黄火土边走边说,却没听见钟玄的回应。
他侧头一看,身边哪还有钟玄的身影。
人呢?跑哪去了?
刚才还在呢。
黄火土连忙转身打量一圈之后,顿时满脸黑线。
只见钟玄站在一个蚵仔煎的摊档旁边,正在兴致勃勃的等着食物出炉。
黄火土走过去,有些无奈道:
“你倒是和我招呼一下嘛,不然很容易走散的。
怎么,肚子饿了?”
钟玄头都没回:
“我闻着很香。
今晚上时间有点赶,没机会请你吃大餐。
皇帝还不饿差兵呢,请你吃份蚵仔煎,也算我聊表心意。”
黄火土心中一暖,笑道:
“好意我心领了,不过我才是东道,应该我请你。
说完,伸手就去摸钱包。”
这么会功夫,两份蚵仔煎已经新鲜出炉。
钟玄一手接过打包盒,另一只手拽出张红色纸币抢先递了过去:
“不用找了。

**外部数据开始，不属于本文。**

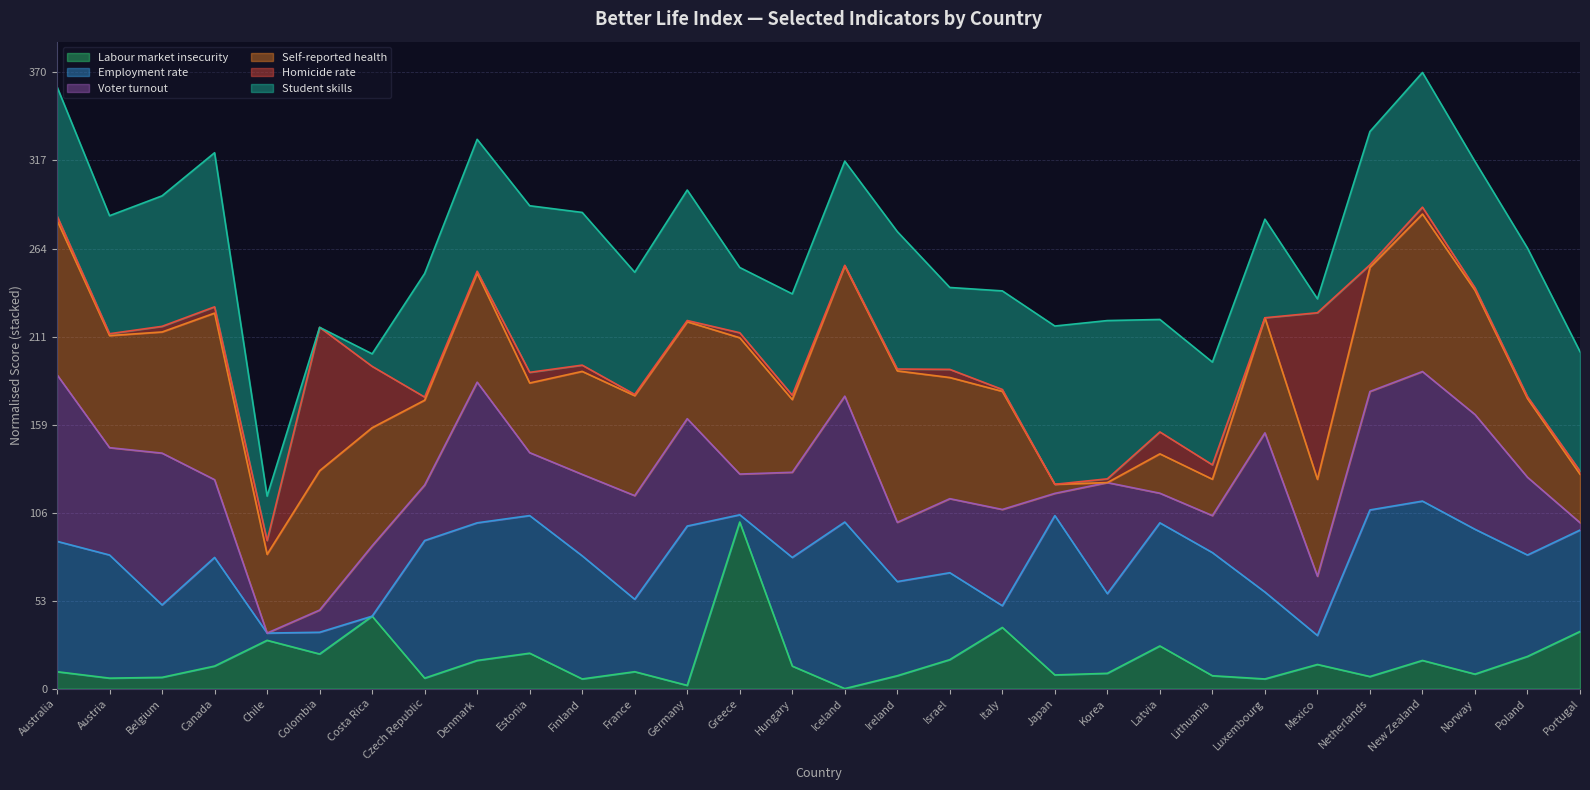

The value of Self-reported health at Belgium is 74.0. True or false?

True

”
“谢谢老板!”
摊贩欢天喜地的收下。
钟玄将其中一份蚵仔煎朝着黄火土面前一递,笑道:
“别那么客气,咱们也算是共同历经生死的朋友了。”
黄火土愣了一下,收起钱包接过食物,并没有反驳。
是朋友没错,不过只有他自己单方面历经生死,钟玄由于实力太变态,一直稳如泰山。
钟玄拿起叉子挑了块蚵仔煎,闭口一嚼,唇齿生香。
牡蛎混合了番薯粉,经过铁板煎制后外焦里嫩,鲜美异常。
吃的钟玄连连点头。
另一边的黄火土奔波许久,连惊带吓,也早就饿了,此时也在闷头大嚼。
两个人边吃边走,没一会就穿出了人群,来到一排店铺前。
黄火土将打包盒扔进垃圾桶,看了看店铺牌子,迈步就要往里面走,却被钟玄一把拽了回来。
“怎么了?”
钟玄指了指不远处的一间纸扎店说道:
“猫有猫路,鼠有鼠道。
咱们去哪里问问,毕竟他们算半个同行。”
黄火土一想还真是这么回事,自己选的这间超商确实不太合适,估计连关东煮的配方都问不出来。

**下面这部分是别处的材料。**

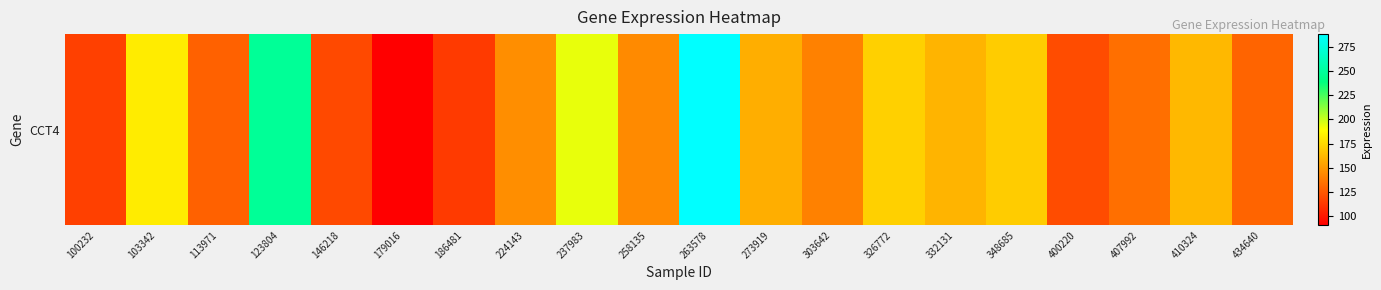

What is the difference between the second highest and second lowest values?

134.4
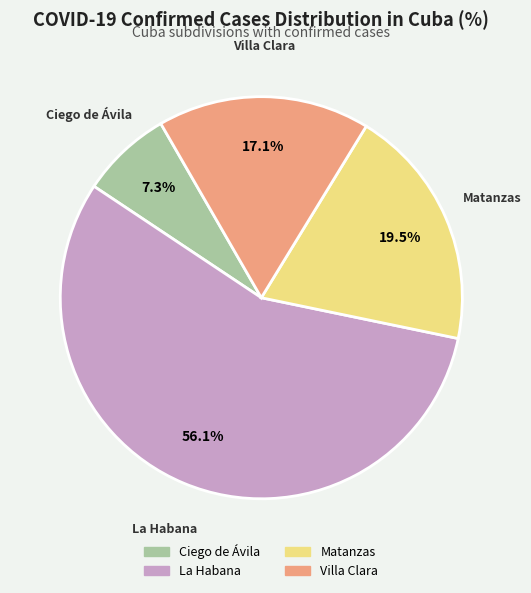

Combined, do Ciego de Ávila and Matanzas account for over 50%?

No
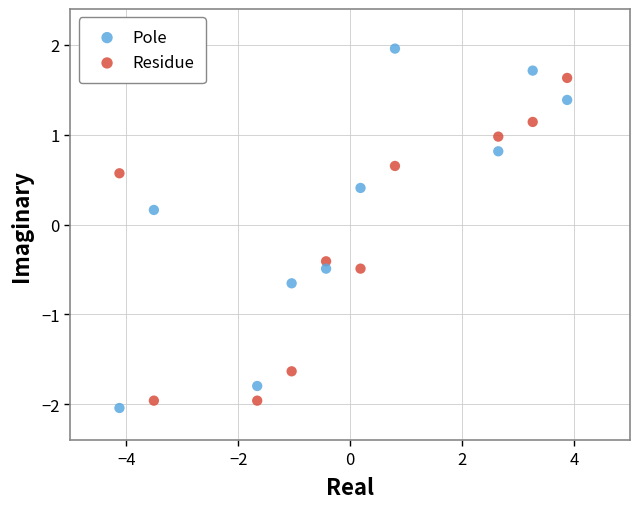

In the Residue series, what Y value is closest to 0?

-0.4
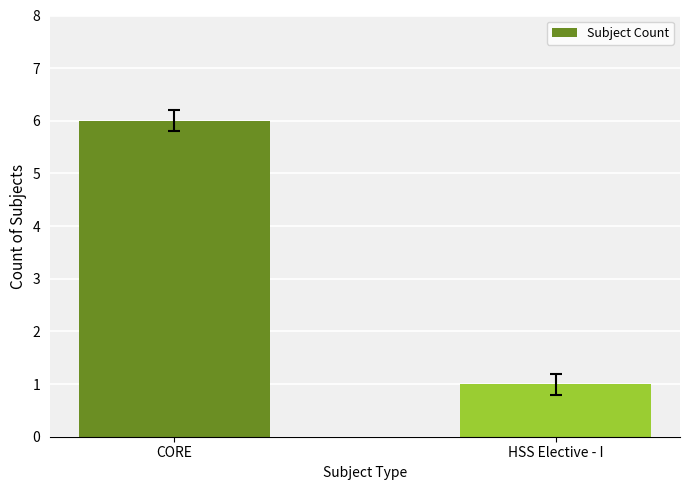

At which category does the chart reach its peak across all series?

CORE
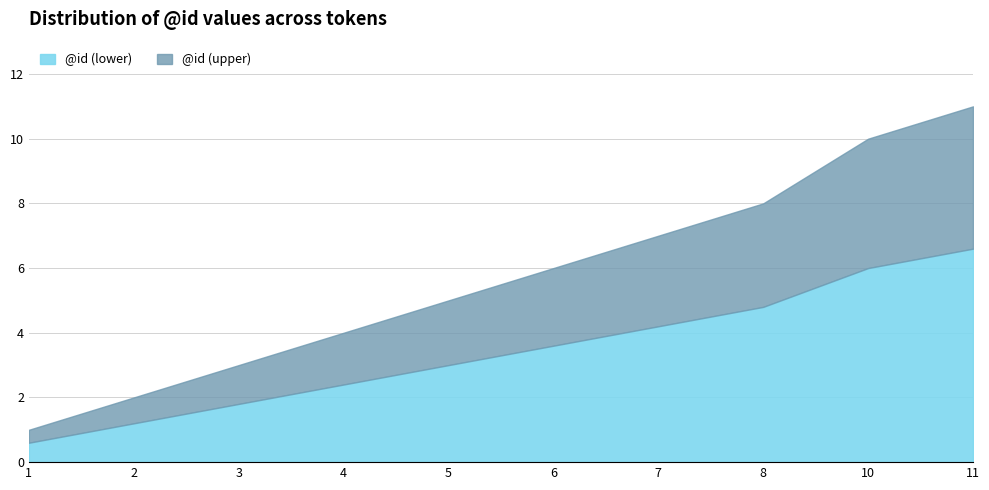

Between 4 and 6, which is larger?

6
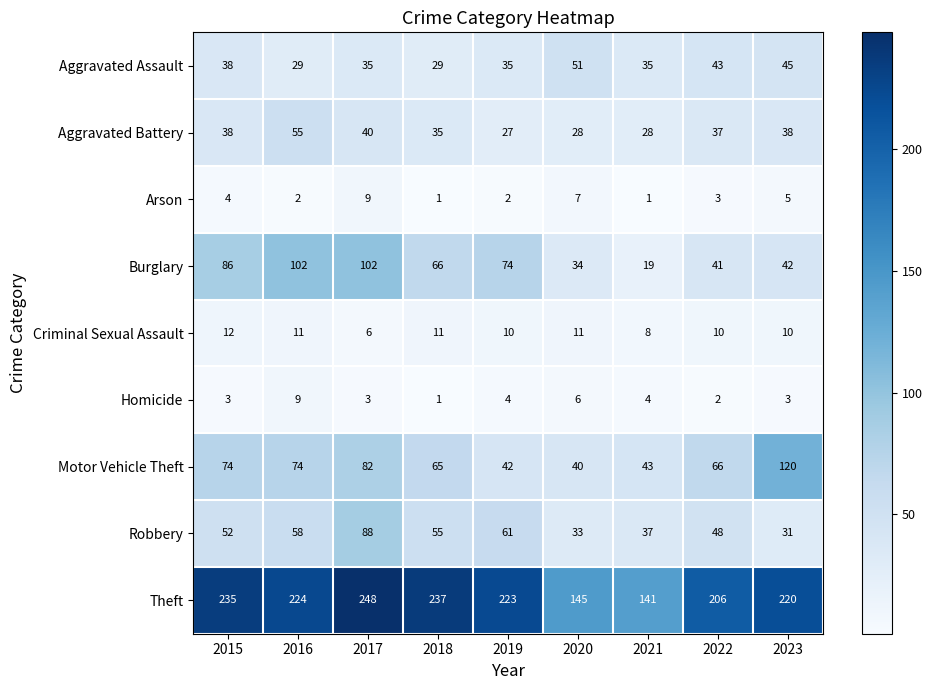

True or false: Burglary has a value of 139 at 2015.

False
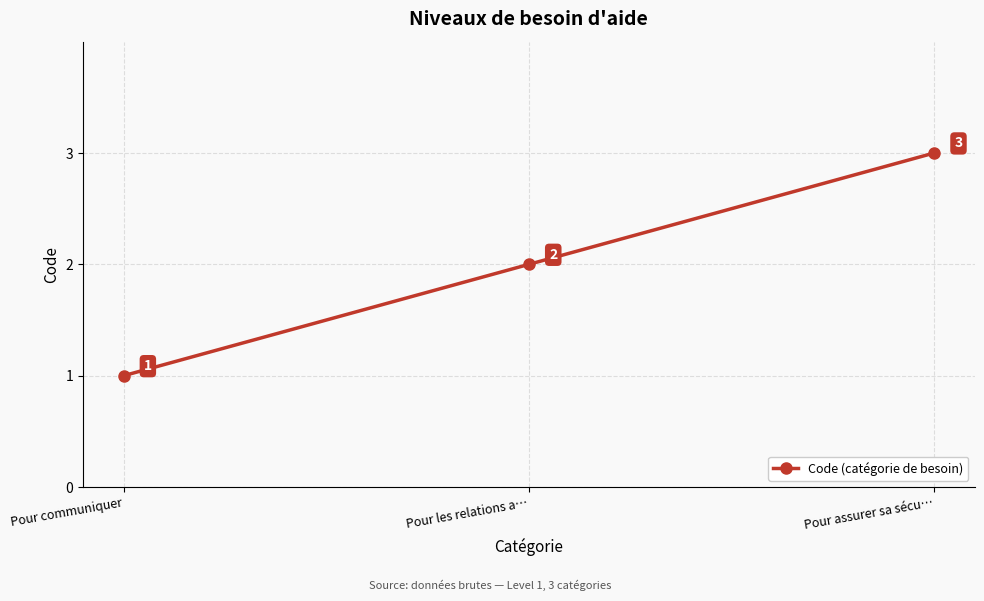

What is the smallest value displayed?

1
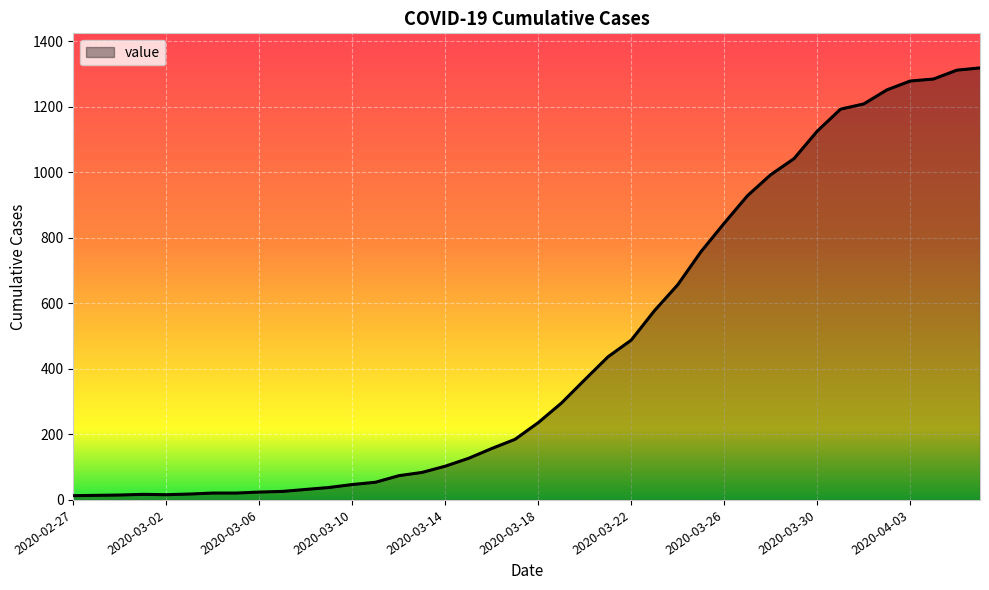

What is the greatest value displayed?

1319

两个人走到纸扎店门口,钟玄刚一进门,老板挂在门口鸟笼里面的鸟就开始扑棱棱的张翅鸣叫。
纸扎店老板惊愕的看了眼鸟笼,又仔细打量了一番两人,连忙招呼:
“两位有什么需要吗?随便看。”
钟玄瞥了鸟笼一眼,又看了看店铺老板默默伸到柜子下面的手掌,笑道:
“我们来这是想打听一下,云林县有没有什么比较出名的修士法师。
我最近运气不好,想去转转运。”
店铺老板一脸果然不出我所料的表情,点点头道:
“你算是问对人了,马鸣村那边有个镇安宫,供奉着十二名千岁,还有观音大士坐镇,据说灵验的很。
你们不如去那看看。”
钟玄看了老板一眼,行了个子午诀:
“老板,我们没打算参观,是想找个有真本事的。
这件事对我们很重要,麻烦你了。”
纸扎店老板看见钟玄的手势,有些紧绷的表情肉眼可见的松懈了下来,笑道:
“原来你是道门的大师,你们是不是惹上什么脏东西了?”
钟玄笑笑:
“大师不敢当,只是个尚未授禄的小道童。
我看老板也不似凡人,是不是之前已经看出了我俩的不对劲。”
老板指了指鸟笼子:
“干我们这行的,就像是开阴司超市,免不了会碰见些奇怪的事。
这只鸟是我特意从一位很出名的法师那里求来的,对那方面的特别敏感。
刚才你们俩一进屋,这只鸟就叫个不停,我还以为……”
他没好意思说后半句话。
钟玄却不在意的接话道:
“你还以为我俩是不是什么邪物?
然后准备用你藏在柜子里的东西抽冷子给我们来一下?”
“哈哈,是我多想了,多想了。”
老板有些不好意思的打哈哈,终于将手掌从柜子后面拿了出来,手里还攥着一面木质令牌。
钟玄能感觉到,令牌是真东西。
“方便给我看看吗?”
“呃,可以。”
老板将令牌递了过来,钟玄伸手接过,闭目感受。